Prenatal Visits (&Testing)
Importance of Prenatal Visits (Why do I need prenatal visits?)
Prenatal visits help you and your provider to:
- Make sure your baby is growing well.
- Check you for problems in pregnancy such as high blood pressure, diabetes, infections, or anemia.
- Talk about questions or worries you may have.
Frequency of Visits (How often will I have prenatal visits?)
Expect 1 prenatal visit a month until you are 7 months. Then you will have a visit every 2 weeks until the last month. You will have a visit every week in the last month. Your provider may ask you to come more often for any problems you may have.
What happens at my first prenatal visit?
You will see a provider on your first visit. The provider may be a midwife, obstetrician, family medicine doctor, or nurse practitioner. Expect your provider to:
- Ask questions about your health history.
- Check your weight, blood pressure, heart, lungs, thyroid, and breasts.
- Check your uterus and cervix.
- Decide your baby’s due date.
- Your provider will also order some tests.
These might be:
- A Pap test to check for cancer of your cervix.
- A test for infections in your vagina.
- A blood test to check for anemia, your blood type, and signs of infection.
- A urine test to check for protein, sugar, or infection.
- A test for tuberculosis (an infection in your lungs).
- HIV counseling and the choice to take an HIV test.
Ultrasounds & Tests for your Baby
Will I have an ultrasound or other tests for my baby?
Your provider will talk to you about an ultrasound to check for problems in your baby. Your provider may ask you to talk with a genetic counselor. A genetic counselor will talk to you about the chance of your baby having a genetic problem like Down Syndrome.
Here are some facts about some tests for your baby:
- Ultrasound: An ultrasound uses sound waves to make a picture of your baby. Ultrasound can be used to check the:
- Gestational age of your baby.
- Growth of your baby’s heart, brain, spine, kidneys and other organs.
- Position and size of your baby.
Please drink 6-8 glasses of water before your ultrasound appointment and do not urinate (pee) until your ultrasound is done. It is easier to see your baby this way.
- First trimester or 3-month screen test: You may have this test when you are in month 3. This test is an ultrasound and a blood test that tells the chance of some birth defects such as Down syndrome and Trisomy 18.
- Quadruple screen test: The quadruple screen is a blood test. It looks at 4 substances in your blood that may be related to some genetic problems or problems with your baby’s spine.
- MaterniT21: This is another type of blood test that checks for different possible genetic problems in your baby. You may be offered this if you are 35 years or older or for other reasons too. Our genetics counselors can help you decide if this test is right for you.

**EXERCISE 1:**
According to the passage on prenatal visits, how often will visits take place during the last month of pregnancy?
**EXERCISE 2:**
For each statement, say whether it agrees with the passage on prenatal visits, and quote the words that decide it. (a) The first trimester screen combines an ultrasound with a blood test. (b) The quadruple screen looks at six substances in the blood. (c) Patients should urinate right before their ultrasound appointment.
The lines that come next were taken from a separate source.

**EXERCISE DATA:**

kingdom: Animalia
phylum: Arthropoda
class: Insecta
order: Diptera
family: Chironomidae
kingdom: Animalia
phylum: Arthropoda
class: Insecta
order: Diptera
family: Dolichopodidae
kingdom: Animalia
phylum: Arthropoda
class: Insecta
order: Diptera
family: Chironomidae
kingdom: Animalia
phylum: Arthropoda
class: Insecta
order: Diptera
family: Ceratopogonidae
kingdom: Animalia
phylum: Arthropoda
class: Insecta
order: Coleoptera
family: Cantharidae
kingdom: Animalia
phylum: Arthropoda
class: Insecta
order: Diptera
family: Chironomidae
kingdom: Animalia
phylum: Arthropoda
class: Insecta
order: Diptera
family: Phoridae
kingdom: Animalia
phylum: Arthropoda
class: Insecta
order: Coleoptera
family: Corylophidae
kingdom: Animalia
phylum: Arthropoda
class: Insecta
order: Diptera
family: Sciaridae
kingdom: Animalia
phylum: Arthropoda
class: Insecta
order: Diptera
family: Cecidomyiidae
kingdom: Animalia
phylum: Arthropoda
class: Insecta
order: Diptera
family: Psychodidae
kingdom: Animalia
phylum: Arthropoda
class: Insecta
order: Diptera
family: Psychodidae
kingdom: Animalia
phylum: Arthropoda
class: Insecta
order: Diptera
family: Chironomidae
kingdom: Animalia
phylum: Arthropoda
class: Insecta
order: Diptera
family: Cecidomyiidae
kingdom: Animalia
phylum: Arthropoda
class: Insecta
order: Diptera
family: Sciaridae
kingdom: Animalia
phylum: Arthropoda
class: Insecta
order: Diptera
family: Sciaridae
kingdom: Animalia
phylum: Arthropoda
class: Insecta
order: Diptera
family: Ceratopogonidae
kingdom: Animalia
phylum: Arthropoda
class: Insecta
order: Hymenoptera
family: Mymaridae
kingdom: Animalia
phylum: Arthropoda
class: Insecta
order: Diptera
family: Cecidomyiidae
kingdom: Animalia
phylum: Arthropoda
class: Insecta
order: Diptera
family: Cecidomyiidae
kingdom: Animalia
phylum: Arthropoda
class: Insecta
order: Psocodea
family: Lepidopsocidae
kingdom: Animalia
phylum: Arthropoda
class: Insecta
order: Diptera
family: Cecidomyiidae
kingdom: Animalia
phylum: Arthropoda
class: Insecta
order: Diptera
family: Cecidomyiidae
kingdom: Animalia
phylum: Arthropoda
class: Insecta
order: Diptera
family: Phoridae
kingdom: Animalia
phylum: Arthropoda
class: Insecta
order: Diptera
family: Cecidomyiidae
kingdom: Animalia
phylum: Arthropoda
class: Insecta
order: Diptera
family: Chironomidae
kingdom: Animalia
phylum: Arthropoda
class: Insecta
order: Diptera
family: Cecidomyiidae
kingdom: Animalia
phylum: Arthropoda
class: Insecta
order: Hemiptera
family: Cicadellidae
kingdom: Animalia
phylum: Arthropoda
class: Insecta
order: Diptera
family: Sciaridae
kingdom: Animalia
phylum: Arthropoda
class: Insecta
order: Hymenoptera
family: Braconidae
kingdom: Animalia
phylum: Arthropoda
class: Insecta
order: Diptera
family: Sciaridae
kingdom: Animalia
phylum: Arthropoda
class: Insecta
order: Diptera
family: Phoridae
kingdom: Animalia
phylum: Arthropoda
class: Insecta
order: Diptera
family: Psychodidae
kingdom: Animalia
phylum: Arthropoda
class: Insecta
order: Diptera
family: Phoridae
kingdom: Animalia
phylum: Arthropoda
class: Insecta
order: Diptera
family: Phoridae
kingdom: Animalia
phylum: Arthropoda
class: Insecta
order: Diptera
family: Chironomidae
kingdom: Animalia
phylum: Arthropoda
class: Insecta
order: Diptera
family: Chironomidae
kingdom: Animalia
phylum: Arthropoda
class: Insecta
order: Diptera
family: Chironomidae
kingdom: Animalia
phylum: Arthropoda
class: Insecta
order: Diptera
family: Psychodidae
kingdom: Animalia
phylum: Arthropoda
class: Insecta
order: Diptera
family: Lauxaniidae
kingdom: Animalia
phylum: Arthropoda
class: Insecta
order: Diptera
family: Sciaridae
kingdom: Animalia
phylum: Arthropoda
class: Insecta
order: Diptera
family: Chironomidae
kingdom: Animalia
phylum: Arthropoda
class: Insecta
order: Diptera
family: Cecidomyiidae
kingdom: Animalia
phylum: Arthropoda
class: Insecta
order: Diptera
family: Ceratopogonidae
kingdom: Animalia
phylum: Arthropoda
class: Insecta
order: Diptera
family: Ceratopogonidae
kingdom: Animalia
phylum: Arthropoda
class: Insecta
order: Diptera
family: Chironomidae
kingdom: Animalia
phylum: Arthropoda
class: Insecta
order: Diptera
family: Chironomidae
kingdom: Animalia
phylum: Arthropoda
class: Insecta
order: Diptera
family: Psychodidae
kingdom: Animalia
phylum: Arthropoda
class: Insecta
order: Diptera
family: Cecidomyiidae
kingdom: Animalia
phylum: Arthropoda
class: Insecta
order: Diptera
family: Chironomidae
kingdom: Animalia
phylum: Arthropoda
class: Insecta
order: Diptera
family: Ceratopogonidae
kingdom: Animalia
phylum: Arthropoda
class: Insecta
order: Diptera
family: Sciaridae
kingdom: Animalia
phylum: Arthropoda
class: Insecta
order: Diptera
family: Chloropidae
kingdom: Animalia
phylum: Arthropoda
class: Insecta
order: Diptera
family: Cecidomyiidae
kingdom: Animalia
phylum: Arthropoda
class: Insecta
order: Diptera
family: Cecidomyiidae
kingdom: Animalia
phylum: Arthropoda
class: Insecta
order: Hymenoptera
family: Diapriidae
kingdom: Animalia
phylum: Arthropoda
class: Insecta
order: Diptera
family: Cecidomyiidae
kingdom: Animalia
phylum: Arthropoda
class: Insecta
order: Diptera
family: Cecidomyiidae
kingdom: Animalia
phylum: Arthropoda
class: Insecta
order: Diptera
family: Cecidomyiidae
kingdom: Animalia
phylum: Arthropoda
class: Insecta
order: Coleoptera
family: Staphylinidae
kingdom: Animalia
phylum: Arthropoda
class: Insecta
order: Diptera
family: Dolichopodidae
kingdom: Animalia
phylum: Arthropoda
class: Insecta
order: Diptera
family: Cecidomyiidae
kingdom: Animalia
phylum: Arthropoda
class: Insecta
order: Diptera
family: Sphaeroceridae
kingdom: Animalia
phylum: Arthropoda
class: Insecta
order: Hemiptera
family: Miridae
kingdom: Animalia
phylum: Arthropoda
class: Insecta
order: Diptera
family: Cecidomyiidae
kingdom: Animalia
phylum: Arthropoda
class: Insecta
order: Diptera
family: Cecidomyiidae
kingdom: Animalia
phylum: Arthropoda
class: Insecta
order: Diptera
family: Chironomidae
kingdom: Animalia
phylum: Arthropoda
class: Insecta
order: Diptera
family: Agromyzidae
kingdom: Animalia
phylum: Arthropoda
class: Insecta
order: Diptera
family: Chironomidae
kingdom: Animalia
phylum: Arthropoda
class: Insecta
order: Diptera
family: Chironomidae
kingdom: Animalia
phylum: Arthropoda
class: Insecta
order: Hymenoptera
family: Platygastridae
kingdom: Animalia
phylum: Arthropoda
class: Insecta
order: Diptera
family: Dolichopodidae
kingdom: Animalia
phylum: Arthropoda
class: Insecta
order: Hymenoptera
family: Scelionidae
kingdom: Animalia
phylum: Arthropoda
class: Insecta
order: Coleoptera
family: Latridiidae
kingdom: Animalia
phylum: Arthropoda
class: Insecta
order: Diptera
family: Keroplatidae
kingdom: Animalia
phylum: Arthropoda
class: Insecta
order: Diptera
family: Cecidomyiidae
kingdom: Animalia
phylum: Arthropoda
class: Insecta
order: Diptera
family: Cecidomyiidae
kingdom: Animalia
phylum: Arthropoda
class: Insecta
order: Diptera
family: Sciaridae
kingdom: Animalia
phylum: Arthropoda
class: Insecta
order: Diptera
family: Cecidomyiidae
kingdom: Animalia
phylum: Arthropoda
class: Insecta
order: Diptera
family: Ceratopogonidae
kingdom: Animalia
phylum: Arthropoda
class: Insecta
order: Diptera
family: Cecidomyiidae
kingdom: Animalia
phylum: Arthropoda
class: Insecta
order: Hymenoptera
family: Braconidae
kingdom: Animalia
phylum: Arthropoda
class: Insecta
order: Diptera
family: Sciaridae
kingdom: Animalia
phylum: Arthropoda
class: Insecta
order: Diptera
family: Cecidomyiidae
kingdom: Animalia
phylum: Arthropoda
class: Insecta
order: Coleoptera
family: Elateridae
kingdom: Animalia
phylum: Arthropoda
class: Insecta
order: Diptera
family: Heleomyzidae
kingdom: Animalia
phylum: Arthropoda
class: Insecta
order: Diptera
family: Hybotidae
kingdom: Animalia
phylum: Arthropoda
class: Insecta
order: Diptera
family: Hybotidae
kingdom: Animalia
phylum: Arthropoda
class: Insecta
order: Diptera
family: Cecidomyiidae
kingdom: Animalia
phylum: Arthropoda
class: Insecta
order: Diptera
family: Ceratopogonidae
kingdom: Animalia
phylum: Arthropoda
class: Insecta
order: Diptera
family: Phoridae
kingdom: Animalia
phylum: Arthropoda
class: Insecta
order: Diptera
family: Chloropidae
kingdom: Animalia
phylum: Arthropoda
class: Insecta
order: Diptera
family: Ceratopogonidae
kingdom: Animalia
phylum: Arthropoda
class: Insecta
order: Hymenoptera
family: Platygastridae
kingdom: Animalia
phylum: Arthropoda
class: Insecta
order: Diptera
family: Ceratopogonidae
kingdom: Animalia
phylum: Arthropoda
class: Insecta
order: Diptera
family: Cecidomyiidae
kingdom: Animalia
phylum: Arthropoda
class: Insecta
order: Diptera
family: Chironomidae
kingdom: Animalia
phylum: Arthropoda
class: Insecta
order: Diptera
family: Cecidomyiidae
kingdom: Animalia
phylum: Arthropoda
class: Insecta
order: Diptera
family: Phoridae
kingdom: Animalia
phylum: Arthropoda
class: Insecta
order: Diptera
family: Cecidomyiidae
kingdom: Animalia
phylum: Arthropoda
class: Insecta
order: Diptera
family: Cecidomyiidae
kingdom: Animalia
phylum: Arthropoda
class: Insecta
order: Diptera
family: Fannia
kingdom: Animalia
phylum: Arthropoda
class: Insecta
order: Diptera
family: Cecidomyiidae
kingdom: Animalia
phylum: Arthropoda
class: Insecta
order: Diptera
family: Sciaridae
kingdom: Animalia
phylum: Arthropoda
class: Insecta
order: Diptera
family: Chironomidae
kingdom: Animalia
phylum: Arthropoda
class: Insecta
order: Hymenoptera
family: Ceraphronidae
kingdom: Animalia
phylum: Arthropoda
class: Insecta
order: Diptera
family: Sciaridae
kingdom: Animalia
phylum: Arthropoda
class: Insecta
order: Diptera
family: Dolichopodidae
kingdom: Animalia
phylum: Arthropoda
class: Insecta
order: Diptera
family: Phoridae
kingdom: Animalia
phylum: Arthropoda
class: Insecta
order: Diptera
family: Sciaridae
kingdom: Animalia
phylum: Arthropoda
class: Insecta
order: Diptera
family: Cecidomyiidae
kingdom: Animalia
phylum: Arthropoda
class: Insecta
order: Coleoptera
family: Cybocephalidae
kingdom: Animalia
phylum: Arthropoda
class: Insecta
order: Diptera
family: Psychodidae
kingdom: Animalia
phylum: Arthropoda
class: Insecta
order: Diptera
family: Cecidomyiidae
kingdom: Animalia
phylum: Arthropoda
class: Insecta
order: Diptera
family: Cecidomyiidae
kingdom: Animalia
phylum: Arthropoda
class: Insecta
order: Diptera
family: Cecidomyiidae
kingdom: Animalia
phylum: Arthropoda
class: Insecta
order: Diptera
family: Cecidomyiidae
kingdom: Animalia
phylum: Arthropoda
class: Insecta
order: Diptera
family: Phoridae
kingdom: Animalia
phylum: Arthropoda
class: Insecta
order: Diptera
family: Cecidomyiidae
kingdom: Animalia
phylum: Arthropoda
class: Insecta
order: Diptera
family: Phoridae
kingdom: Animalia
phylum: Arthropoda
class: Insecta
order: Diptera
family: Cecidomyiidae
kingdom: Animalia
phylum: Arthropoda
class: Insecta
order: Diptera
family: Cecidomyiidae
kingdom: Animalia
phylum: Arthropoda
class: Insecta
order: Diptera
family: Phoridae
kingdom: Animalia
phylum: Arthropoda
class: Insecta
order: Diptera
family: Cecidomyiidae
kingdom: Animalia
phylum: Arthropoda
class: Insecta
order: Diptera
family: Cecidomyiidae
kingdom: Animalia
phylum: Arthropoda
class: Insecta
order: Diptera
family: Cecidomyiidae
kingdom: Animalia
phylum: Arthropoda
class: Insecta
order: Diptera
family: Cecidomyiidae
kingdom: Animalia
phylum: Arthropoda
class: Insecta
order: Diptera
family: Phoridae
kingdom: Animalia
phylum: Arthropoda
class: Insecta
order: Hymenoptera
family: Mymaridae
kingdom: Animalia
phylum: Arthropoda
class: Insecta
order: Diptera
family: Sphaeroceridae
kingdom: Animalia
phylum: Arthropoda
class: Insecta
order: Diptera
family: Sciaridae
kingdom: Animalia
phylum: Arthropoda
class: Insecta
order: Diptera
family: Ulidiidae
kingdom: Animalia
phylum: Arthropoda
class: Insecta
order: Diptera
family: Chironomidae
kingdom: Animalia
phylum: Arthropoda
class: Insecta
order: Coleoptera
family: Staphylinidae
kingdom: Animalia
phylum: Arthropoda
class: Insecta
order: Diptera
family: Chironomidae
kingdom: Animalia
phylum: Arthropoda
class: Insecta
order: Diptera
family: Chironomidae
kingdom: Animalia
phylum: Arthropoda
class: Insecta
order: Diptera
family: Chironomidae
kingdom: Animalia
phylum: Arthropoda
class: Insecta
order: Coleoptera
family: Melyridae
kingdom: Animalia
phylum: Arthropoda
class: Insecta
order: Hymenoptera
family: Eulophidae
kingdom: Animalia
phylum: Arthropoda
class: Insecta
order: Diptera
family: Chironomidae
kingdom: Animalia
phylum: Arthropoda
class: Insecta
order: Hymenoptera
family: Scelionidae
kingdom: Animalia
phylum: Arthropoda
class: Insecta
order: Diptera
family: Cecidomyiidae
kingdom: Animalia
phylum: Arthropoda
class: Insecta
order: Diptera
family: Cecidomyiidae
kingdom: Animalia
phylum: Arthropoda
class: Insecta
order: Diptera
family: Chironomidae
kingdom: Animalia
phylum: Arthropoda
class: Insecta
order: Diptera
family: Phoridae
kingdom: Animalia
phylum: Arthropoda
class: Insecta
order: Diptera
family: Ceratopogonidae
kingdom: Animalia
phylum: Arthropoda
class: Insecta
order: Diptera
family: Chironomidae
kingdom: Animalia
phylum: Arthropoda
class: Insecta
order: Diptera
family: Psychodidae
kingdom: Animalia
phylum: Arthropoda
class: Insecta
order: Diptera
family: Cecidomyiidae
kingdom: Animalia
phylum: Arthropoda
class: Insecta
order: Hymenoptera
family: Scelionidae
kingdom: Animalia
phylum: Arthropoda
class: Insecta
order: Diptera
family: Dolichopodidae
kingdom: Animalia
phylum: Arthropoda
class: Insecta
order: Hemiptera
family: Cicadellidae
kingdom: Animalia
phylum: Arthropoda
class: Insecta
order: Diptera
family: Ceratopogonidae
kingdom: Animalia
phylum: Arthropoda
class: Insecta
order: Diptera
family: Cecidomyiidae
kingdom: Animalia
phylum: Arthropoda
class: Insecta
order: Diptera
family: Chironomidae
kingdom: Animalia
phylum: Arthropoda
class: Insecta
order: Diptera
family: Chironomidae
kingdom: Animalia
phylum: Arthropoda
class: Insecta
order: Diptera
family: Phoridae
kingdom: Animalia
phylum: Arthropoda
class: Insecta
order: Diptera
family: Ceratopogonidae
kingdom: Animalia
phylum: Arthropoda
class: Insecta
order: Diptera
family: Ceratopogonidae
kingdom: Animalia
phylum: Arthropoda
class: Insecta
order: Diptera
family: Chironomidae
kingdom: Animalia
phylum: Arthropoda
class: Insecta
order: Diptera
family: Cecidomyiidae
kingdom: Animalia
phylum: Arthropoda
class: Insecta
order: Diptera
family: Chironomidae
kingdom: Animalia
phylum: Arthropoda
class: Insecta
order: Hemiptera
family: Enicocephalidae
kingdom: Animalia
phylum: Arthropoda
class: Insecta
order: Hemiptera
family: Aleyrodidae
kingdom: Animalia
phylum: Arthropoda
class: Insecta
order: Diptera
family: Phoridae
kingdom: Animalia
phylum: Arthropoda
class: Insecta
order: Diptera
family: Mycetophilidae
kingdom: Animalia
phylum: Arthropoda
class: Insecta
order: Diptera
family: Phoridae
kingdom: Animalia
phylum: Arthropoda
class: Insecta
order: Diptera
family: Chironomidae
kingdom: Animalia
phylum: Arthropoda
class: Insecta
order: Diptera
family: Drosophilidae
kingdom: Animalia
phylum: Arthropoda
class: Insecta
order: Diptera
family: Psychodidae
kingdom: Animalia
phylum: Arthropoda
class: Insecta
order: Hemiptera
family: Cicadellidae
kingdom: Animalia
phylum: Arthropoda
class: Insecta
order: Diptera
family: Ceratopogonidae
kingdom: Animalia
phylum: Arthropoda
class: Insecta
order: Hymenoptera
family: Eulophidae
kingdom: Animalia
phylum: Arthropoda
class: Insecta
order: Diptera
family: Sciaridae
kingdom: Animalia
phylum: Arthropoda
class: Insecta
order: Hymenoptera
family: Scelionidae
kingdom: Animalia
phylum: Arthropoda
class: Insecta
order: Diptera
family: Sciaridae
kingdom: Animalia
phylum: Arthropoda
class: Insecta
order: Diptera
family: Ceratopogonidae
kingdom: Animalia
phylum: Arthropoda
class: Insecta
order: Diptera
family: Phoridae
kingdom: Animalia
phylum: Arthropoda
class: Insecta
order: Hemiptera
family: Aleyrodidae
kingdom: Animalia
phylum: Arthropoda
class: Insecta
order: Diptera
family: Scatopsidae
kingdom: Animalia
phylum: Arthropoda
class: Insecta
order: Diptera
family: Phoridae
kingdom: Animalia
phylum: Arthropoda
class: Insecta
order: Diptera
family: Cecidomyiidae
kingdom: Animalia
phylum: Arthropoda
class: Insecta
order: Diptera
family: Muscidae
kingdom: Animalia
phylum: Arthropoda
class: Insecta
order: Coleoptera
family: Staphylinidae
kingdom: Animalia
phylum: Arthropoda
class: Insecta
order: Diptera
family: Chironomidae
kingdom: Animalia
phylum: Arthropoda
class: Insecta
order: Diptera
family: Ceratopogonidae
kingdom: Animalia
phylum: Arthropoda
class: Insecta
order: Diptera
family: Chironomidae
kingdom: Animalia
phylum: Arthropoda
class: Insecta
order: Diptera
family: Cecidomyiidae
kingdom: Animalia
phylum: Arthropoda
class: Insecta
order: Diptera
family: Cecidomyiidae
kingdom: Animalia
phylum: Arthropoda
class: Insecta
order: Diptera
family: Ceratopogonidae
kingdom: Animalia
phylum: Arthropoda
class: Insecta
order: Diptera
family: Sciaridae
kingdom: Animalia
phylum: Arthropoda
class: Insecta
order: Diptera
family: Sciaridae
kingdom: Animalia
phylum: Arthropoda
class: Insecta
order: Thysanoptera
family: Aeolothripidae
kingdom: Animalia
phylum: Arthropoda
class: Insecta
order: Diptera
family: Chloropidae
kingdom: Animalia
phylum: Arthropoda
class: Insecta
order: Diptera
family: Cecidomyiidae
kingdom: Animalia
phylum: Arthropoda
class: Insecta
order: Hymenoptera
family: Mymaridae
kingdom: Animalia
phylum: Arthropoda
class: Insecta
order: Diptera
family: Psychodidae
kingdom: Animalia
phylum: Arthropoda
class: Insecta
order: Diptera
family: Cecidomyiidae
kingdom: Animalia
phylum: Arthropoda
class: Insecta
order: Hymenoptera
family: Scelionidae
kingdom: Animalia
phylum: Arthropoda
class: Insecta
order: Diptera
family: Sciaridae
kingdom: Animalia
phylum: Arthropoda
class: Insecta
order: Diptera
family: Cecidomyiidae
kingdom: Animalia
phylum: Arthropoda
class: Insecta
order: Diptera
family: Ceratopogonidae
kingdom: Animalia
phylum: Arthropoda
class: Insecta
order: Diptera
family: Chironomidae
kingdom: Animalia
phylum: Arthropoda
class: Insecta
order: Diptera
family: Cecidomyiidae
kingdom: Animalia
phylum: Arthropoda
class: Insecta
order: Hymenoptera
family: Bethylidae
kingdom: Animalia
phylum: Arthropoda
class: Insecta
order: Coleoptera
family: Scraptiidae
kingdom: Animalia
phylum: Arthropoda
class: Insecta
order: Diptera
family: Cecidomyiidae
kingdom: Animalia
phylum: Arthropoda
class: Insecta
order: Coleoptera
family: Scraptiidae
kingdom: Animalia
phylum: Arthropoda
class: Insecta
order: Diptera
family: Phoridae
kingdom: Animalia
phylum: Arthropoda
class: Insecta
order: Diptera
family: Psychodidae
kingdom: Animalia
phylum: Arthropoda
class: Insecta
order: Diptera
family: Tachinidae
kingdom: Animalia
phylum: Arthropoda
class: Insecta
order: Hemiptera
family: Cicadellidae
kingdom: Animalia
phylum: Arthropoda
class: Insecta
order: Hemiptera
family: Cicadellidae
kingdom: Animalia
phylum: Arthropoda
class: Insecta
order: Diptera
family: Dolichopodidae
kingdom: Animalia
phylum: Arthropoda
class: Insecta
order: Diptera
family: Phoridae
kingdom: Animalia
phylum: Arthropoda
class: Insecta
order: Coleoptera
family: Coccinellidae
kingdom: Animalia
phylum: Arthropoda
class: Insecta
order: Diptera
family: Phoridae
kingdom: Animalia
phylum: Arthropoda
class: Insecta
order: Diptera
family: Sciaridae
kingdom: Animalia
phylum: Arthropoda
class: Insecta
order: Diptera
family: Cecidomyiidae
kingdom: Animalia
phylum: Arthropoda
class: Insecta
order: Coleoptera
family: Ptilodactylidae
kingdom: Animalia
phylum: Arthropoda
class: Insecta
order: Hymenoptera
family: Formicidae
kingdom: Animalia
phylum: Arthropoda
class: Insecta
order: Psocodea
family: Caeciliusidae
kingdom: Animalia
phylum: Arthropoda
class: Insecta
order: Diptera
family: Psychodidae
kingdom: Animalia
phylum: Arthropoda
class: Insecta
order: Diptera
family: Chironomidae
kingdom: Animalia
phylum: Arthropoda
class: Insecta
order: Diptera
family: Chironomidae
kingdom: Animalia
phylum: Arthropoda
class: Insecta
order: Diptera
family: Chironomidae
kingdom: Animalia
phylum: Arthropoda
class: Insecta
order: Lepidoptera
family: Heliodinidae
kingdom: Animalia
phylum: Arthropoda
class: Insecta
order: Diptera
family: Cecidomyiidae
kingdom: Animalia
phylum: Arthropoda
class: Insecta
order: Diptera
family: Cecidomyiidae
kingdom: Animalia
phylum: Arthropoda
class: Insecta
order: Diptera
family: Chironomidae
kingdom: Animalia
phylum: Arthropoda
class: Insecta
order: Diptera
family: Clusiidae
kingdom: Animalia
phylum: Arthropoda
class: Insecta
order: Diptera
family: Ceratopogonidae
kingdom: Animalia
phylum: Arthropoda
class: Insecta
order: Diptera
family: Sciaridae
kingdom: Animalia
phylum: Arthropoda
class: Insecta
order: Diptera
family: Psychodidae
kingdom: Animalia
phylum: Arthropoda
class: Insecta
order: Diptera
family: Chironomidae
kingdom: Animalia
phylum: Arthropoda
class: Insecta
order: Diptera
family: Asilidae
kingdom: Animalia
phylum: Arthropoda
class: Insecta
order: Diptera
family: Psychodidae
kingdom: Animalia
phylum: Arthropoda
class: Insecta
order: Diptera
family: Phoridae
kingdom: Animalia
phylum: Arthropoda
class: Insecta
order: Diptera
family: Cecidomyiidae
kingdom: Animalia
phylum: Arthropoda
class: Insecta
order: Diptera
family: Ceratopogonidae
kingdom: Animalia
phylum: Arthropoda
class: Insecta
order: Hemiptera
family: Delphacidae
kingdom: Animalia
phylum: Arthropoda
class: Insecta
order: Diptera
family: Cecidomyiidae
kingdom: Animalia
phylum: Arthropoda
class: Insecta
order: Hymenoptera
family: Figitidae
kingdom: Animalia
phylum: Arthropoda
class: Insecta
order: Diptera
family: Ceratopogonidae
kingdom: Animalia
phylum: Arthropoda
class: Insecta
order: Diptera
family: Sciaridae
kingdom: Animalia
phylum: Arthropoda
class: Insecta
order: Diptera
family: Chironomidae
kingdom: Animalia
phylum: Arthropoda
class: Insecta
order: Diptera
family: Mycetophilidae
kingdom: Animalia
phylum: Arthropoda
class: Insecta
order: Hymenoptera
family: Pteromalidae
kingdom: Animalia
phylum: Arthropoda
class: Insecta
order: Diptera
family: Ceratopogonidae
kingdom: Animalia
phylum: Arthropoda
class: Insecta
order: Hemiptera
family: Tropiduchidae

**ANSWER AREA 1:**
Every week.

**ANSWER AREA 2:**
(a) Yes: "This test is an ultrasound and a blood test"
(b) No: "It looks at 4 substances in your blood"
(c) No: "do not urinate (pee) until your ultrasound is done"